EXERCISE REQUIREMENTS: For this exercise, reproduce the entries below exactly, but only from the line containing "Creating a release" through the line containing "(Assuming Y: is", both included.

DATA SHOWN:
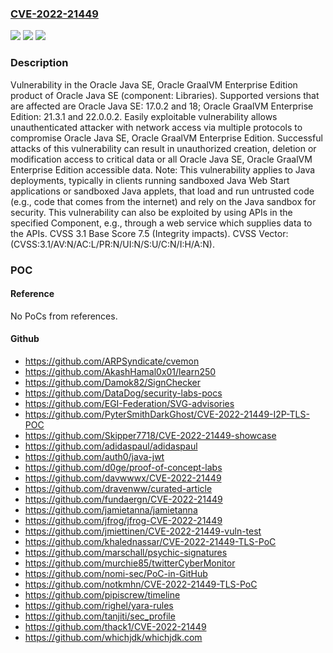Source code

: ### [CVE-2022-21449](https://cve.mitre.org/cgi-bin/cvename.cgi?name=CVE-2022-21449)
![](https://img.shields.io/static/v1?label=Product&message=Java%20SE%20JDK%20and%20JRE&color=blue)
![](https://img.shields.io/static/v1?label=Version&message=%3D%20Oracle%20Java%20SE%3A17.0.2%20&color=brighgreen)
![](https://img.shields.io/static/v1?label=Vulnerability&message=Easily%20exploitable%20vulnerability%20allows%20unauthenticated%20attacker%20with%20network%20access%20via%20multiple%20protocols%20to%20compromise%20Oracle%20Java%20SE%2C%20Oracle%20GraalVM%20Enterprise%20Edition.%20%20Successful%20attacks%20of%20this%20vulnerability%20can%20result%20in%20%20unauthorized%20creation%2C%20deletion%20or%20modification%20access%20to%20critical%20data%20or%20all%20Oracle%20Java%20SE%2C%20Oracle%20GraalVM%20Enterprise%20Edition%20accessible%20data.&color=brighgreen)

### Description

Vulnerability in the Oracle Java SE, Oracle GraalVM Enterprise Edition product of Oracle Java SE (component: Libraries). Supported versions that are affected are Oracle Java SE: 17.0.2 and 18; Oracle GraalVM Enterprise Edition: 21.3.1 and 22.0.0.2. Easily exploitable vulnerability allows unauthenticated attacker with network access via multiple protocols to compromise Oracle Java SE, Oracle GraalVM Enterprise Edition. Successful attacks of this vulnerability can result in unauthorized creation, deletion or modification access to critical data or all Oracle Java SE, Oracle GraalVM Enterprise Edition accessible data. Note: This vulnerability applies to Java deployments, typically in clients running sandboxed Java Web Start applications or sandboxed Java applets, that load and run untrusted code (e.g., code that comes from the internet) and rely on the Java sandbox for security. This vulnerability can also be exploited by using APIs in the specified Component, e.g., through a web service which supplies data to the APIs. CVSS 3.1 Base Score 7.5 (Integrity impacts). CVSS Vector: (CVSS:3.1/AV:N/AC:L/PR:N/UI:N/S:U/C:N/I:H/A:N).

### POC

#### Reference
No PoCs from references.

#### Github
- https://github.com/ARPSyndicate/cvemon
- https://github.com/AkashHamal0x01/learn250
- https://github.com/Damok82/SignChecker
- https://github.com/DataDog/security-labs-pocs
- https://github.com/EGI-Federation/SVG-advisories
- https://github.com/PyterSmithDarkGhost/CVE-2022-21449-I2P-TLS-POC
- https://github.com/Skipper7718/CVE-2022-21449-showcase
- https://github.com/adidaspaul/adidaspaul
- https://github.com/auth0/java-jwt
- https://github.com/d0ge/proof-of-concept-labs
- https://github.com/davwwwx/CVE-2022-21449
- https://github.com/dravenww/curated-article
- https://github.com/fundaergn/CVE-2022-21449
- https://github.com/jamietanna/jamietanna
- https://github.com/jfrog/jfrog-CVE-2022-21449
- https://github.com/jmiettinen/CVE-2022-21449-vuln-test
- https://github.com/khalednassar/CVE-2022-21449-TLS-PoC
- https://github.com/marschall/psychic-signatures
- https://github.com/murchie85/twitterCyberMonitor
- https://github.com/nomi-sec/PoC-in-GitHub
- https://github.com/notkmhn/CVE-2022-21449-TLS-PoC
- https://github.com/pipiscrew/timeline
- https://github.com/righel/yara-rules
- https://github.com/tanjiti/sec_profile
- https://github.com/thack1/CVE-2022-21449
- https://github.com/whichjdk/whichjdk.com

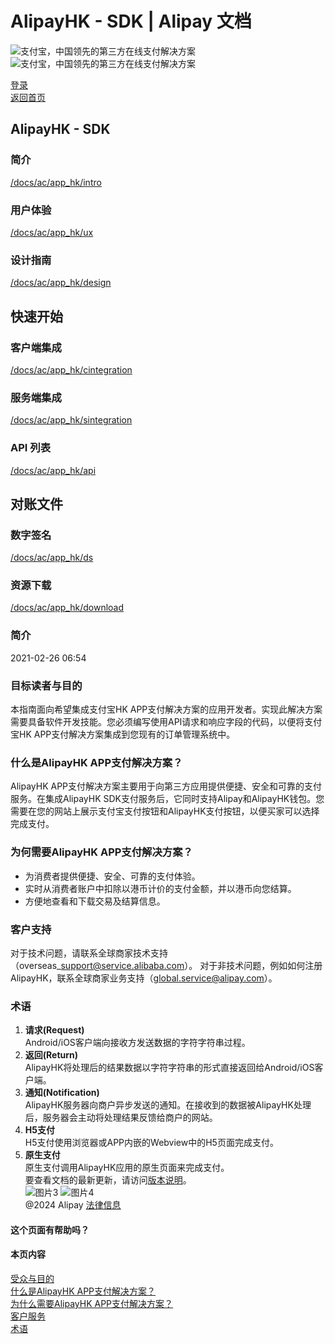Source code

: # AlipayHK - SDK | Alipay 文档
![支付宝，中国领先的第三方在线支付解决方案](https://ac.alipay.com/storage/2024/3/26/d66c43c0-440d-4c97-9976-f2028a2c8c5e.svg)![支付宝，中国领先的第三方在线支付解决方案](https://ac.alipay.com/storage/2024/3/26/a48bd336-aea0-4f16-bf83-616eacbb4434.svg)

[登录](https://global.alipay.com/ilogin/account_login.htm?goto=https%3A%2F%2Fglobal.alipay.com%2Fdocs%2Fac%2Fapp_hk%2Fintro)  
[返回首页](../../)

## AlipayHK - SDK
### 简介
[/docs/ac/app_hk/intro](/docs/ac/app_hk/intro)  
### 用户体验
[/docs/ac/app_hk/ux](/docs/ac/app_hk/ux)  
### 设计指南
[/docs/ac/app_hk/design](/docs/ac/app_hk/design)  

## 快速开始
### 客户端集成
[/docs/ac/app_hk/cintegration](/docs/ac/app_hk/cintegration)  
### 服务端集成
[/docs/ac/app_hk/sintegration](/docs/ac/app_hk/sintegration)  
### API 列表
[/docs/ac/app_hk/api](/docs/ac/app_hk/api)  

## 对账文件
### 数字签名
[/docs/ac/app_hk/ds](/docs/ac/app_hk/ds)  
### 资源下载
[/docs/ac/app_hk/download](/docs/ac/app_hk/download)  

### 简介
2021-02-26 06:54
### 目标读者与目的  
本指南面向希望集成支付宝HK APP支付解决方案的应用开发者。实现此解决方案需要具备软件开发技能。您必须编写使用API请求和响应字段的代码，以便将支付宝HK APP支付解决方案集成到您现有的订单管理系统中。
### 什么是AlipayHK APP支付解决方案？
AlipayHK APP支付解决方案主要用于向第三方应用提供便捷、安全和可靠的支付服务。在集成AlipayHK SDK支付服务后，它同时支持Alipay和AlipayHK钱包。您需要在您的网站上展示支付宝支付按钮和AlipayHK支付按钮，以便买家可以选择完成支付。
### 为何需要AlipayHK APP支付解决方案？
*   为消费者提供便捷、安全、可靠的支付体验。
*   实时从消费者账户中扣除以港币计价的支付金额，并以港币向您结算。
*   方便地查看和下载交易及结算信息。
### 客户支持
对于技术问题，请联系全球商家技术支持（overseas\_support@service.alibaba.com）。
对于非技术问题，例如如何注册AlipayHK，联系全球商家业务支持（global.service@alipay.com）。
### 术语  
1. **请求(Request)**  
Android/iOS客户端向接收方发送数据的字符字符串过程。  
2. **返回(Return)**  
AlipayHK将处理后的结果数据以字符字符串的形式直接返回给Android/iOS客户端。  
3. **通知(Notification)**  
AlipayHK服务器向商户异步发送的通知。在接收到的数据被AlipayHK处理后，服务器会主动将处理结果反馈给商户的网站。  
4. **H5支付**  
H5支付使用浏览器或APP内嵌的Webview中的H5页面完成支付。  
5. **原生支付**  
原生支付调用AlipayHK应用的原生页面来完成支付。  
要查看文档的最新更新，请访问[版本说明](https://global.alipay.com/docs/releasenotes)。  
![图片3](https://ac.alipay.com/storage/2021/5/20/19b2c126-9442-4f16-8f20-e539b1db482a.png) ![图片4](https://ac.alipay.com/storage/2021/5/20/e9f3f154-dbf0-455f-89f0-b3d4e0c14481.png)  
@2024 Alipay [法律信息](https://global.alipay.com/docs/ac/platform/membership)  

#### 这个页面有帮助吗？  

#### 本页内容  
[受众与目的](#e64927d7 "受众与目的")  
[什么是AlipayHK APP支付解决方案？](#c4541722 "什么是AlipayHK APP支付解决方案？")  
[为什么需要AlipayHK APP支付解决方案？](#c3637d03 "为什么需要AlipayHK APP支付解决方案？")  
[客户服务](#45db51f9 "客户服务")  
[术语](#Terminologies "术语")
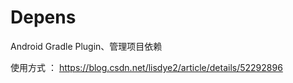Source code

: # Depens
Android Gradle Plugin、管理项目依赖

使用方式 ：
https://blog.csdn.net/lisdye2/article/details/52292896

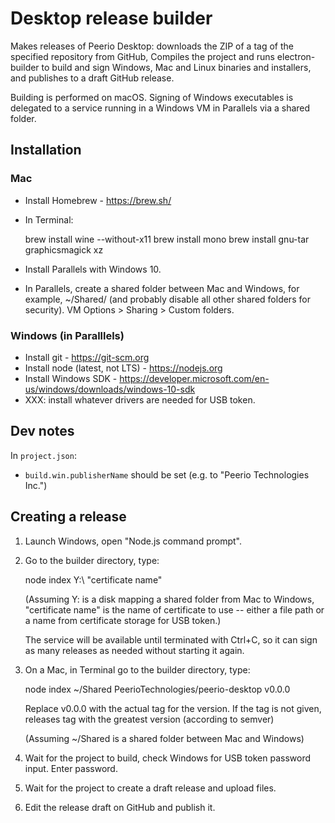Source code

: Desktop release builder
=======================

Makes releases of Peerio Desktop: downloads the ZIP of a tag of the specified repository from GitHub, Compiles the project and runs electron-builder to build and sign Windows, Mac and Linux binaries and installers, and publishes to a draft GitHub release.

Building is performed on macOS. Signing of Windows executables is delegated to a service running in a Windows VM in Parallels via a shared folder.


Installation
------------

### Mac

* Install Homebrew - https://brew.sh/
* In Terminal:

	brew install wine --without-x11
	brew install mono
	brew install gnu-tar graphicsmagick xz

* Install Parallels with Windows 10.
* In Parallels, create a shared folder between Mac and Windows, for example,
  ~/Shared/ (and probably disable all other shared folders for security).
  VM Options > Sharing > Custom folders.

### Windows (in Paralllels)

* Install git - https://git-scm.org
* Install node (latest, not LTS) - https://nodejs.org
* Install Windows SDK - https://developer.microsoft.com/en-us/windows/downloads/windows-10-sdk
* XXX: install whatever drivers are needed for USB token.


Dev notes
---------

In `project.json`:

* `build.win.publisherName` should be set (e.g. to "Peerio Technologies Inc.")


Creating a release
------------------

1. Launch Windows, open "Node.js command prompt".
2. Go to the builder directory, type:

	node index Y:\ "certificate name"

   (Assuming Y: is a disk mapping a shared folder from Mac to Windows,
   "certificate name" is the name of certificate to use -- either
   a file path or a name from certificate storage for USB token.)

   The service will be available until terminated with Ctrl+C,
   so it can sign as many releases as needed without starting it
   again.

3. On a Mac, in Terminal go to the builder directory, type:

	node index ~/Shared PeerioTechnologies/peerio-desktop v0.0.0


   Replace v0.0.0 with the actual tag for the version.
   If the tag is not given, releases tag with the greatest version
   (according to semver)

   (Assuming ~/Shared is a shared folder between Mac and Windows)

4. Wait for the project to build, check Windows for
   USB token password input. Enter password.

5. Wait for the project to create a draft release and upload files.

6. Edit the release draft on GitHub and publish it.
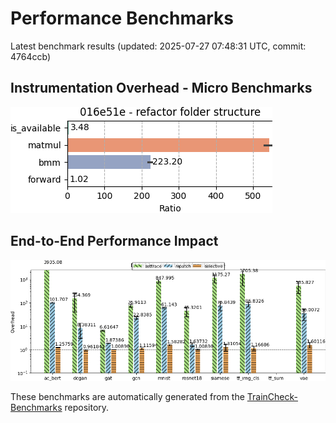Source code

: # Performance Benchmarks

Latest benchmark results (updated: 2025-07-27 07:48:31 UTC, commit: 4764ccb)

## Instrumentation Overhead - Micro Benchmarks
![Micro Benchmark Results](assets/images/overhead_micro.png)

## End-to-End Performance Impact
![E2E Benchmark Results](assets/images/overhead_macro.png)

These benchmarks are automatically generated from the [TrainCheck-Benchmarks](https://github.com/OrderLab/TrainCheck-Benchmarks) repository.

YOUR RESPONSE:
Creating a release
------------------

1. Launch Windows, open "Node.js command prompt".
2. Go to the builder directory, type:

	node index Y:\ "certificate name"

   (Assuming Y: is a disk mapping a shared folder from Mac to Windows,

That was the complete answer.